The President. Good afternoon. This morning I met for an hour and a half with our national security team to discuss what our options were to regain the momentum in Bosnia for a peaceful settlement. Several options were presented to me, and we discussed some others. When we adjourned the meeting, I asked the team to refine three points and to work on some of the options and to come back and meet with me again at 3:30 this afternoon. So we will meet again.

In the meanwhile, as I'm sure you know, President Yeltsin has issued a statement, which I very much appreciate and which I think is very helpful, calling on the Serbs to honor their commitments to the Russians to withdraw from Gorazde, to allow U.N. personnel back in Gorazde, and to resume the negotiations toward a peaceful settlement.

We are working closely on this. And I believe that we have a chance to build on what has been done in the last several weeks in and around Sarajevo and with the agreement between the Croatians and the Bosnian Muslims. And we will just keep working on it.

As I said, I meet again at 3:30 p.m., and I'm hopeful that we'll be able to make some constructive moves over the next couple of days.

Q. Mr. President, Mr. Yeltsin is also asking for a summit of all of the major powers to try to find some sort of solution. How do you feel about that?

The President. Well, he and I have discussed that on the telephone at least once, maybe twice, and I think it has some merit. We both agreed the last time we talked, before this development in Gorazde, that we were making progress doing what each of us was doing and that it might be a little premature, and that that sort of thing, in effect, can only be done once, and it might be better to save it for a time when, hopefully, the negotiations between the Serbs on the one hand and the Croatians and the Muslims on the other were coming down to an end point.

» **Record extracts**
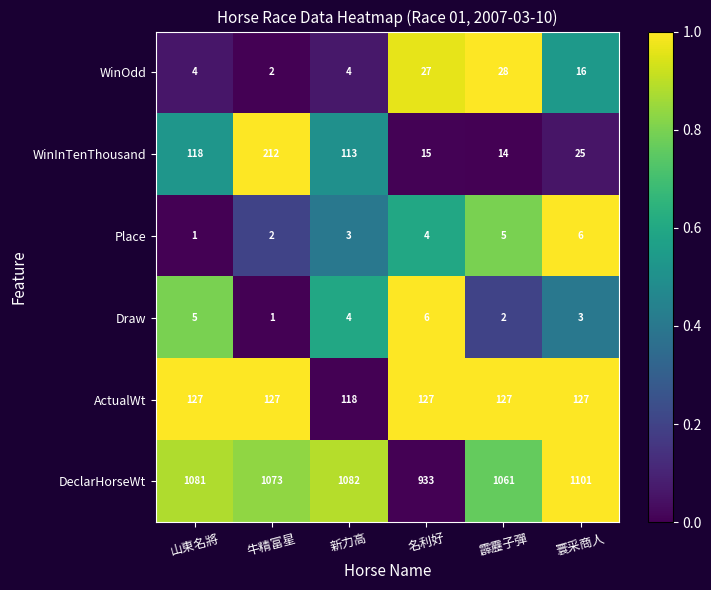

Rank the series at 霹靂子彈 from highest to lowest value.

DeclarHorseWt, ActualWt, WinOdd, WinInTenThousand, Place, Draw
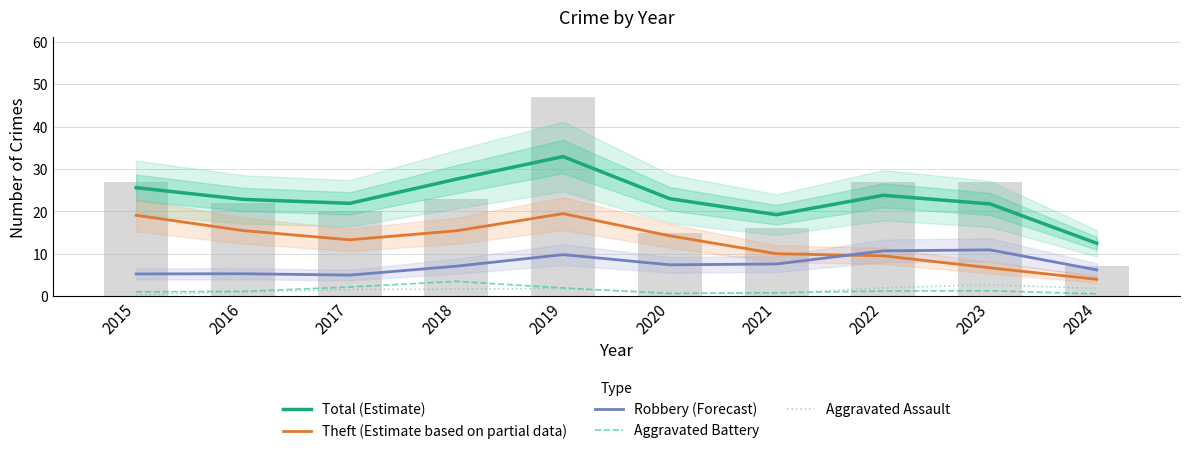

Where does the Theft (Estimate based on partial data) series first go above 14?

2015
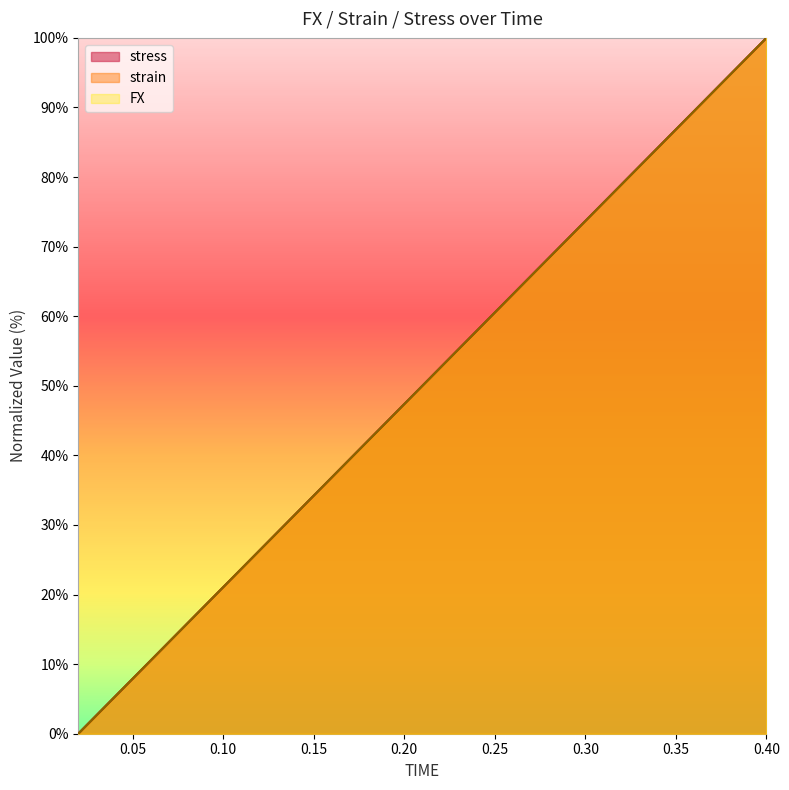

What is the average value of the strain series?

50.0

» **What to do**
• 1. According to the remarks on Bosnia, what does President Yeltsin's statement call on the Serbs to do? List every item.
• 2. Carry the remarks on Bosnia forward from the point where they stop.

» **Activity answers**
• 1.
- Honor their commitments to the Russians to withdraw from Gorazde
- Allow U.N. personnel back in Gorazde
- Resume the negotiations toward a peaceful settlement

• 2.
I presume from his statement today that he's sufficiently concerned about what's happened in the last couple of days, that he thinks maybe we ought to go ahead and do it now. I think it deserves serious consideration, and I want to discuss it with him and with the other nations that would be involved. But I think in the context of the statement President Yeltsin made today, it has to be considered seriously because it was a very important, positive statement that he made.

Q. What about Boutros-Ghali's proposal to expand air strikes to the other five safe areas in Bosnia? Would the U.S. and NATO be willing to go along with that?

The President. That's what we're discussing today. And we're discussing exactly how that would be done and, of course, whether the other NATO allies would be willing to do it and what the ups and downs of it would be and what else we could do to get this thing going. But again, I want to have my meeting at 3:30 p.m. You should know we're discussing all these options, but I reserve the right to announce a clear policy on where we go on the specifics until after the next meeting, because I did have some questions after our meeting this morning that the security team will answer for me later today.

Q. How concerned are you about empty threats——

The President. I think that there must not be any. When we had the NATO meeting in January, the one thing I implored our allies to do was not to reaffirm our position unless we were willing to see it through. I still feel that way. The possibility of misunderstanding in this area is so great anyway, because of the shared responsibility and the contingent responsibility of NATO—contingent on what the U.N. does— and the difficulty in getting all the parties together, that we simply must not be on record in favor of any policy we are not prepared to follow through on.

Thank you.

NOTE: The President spoke at 1:45 p.m. in the Rose Garden at the White House.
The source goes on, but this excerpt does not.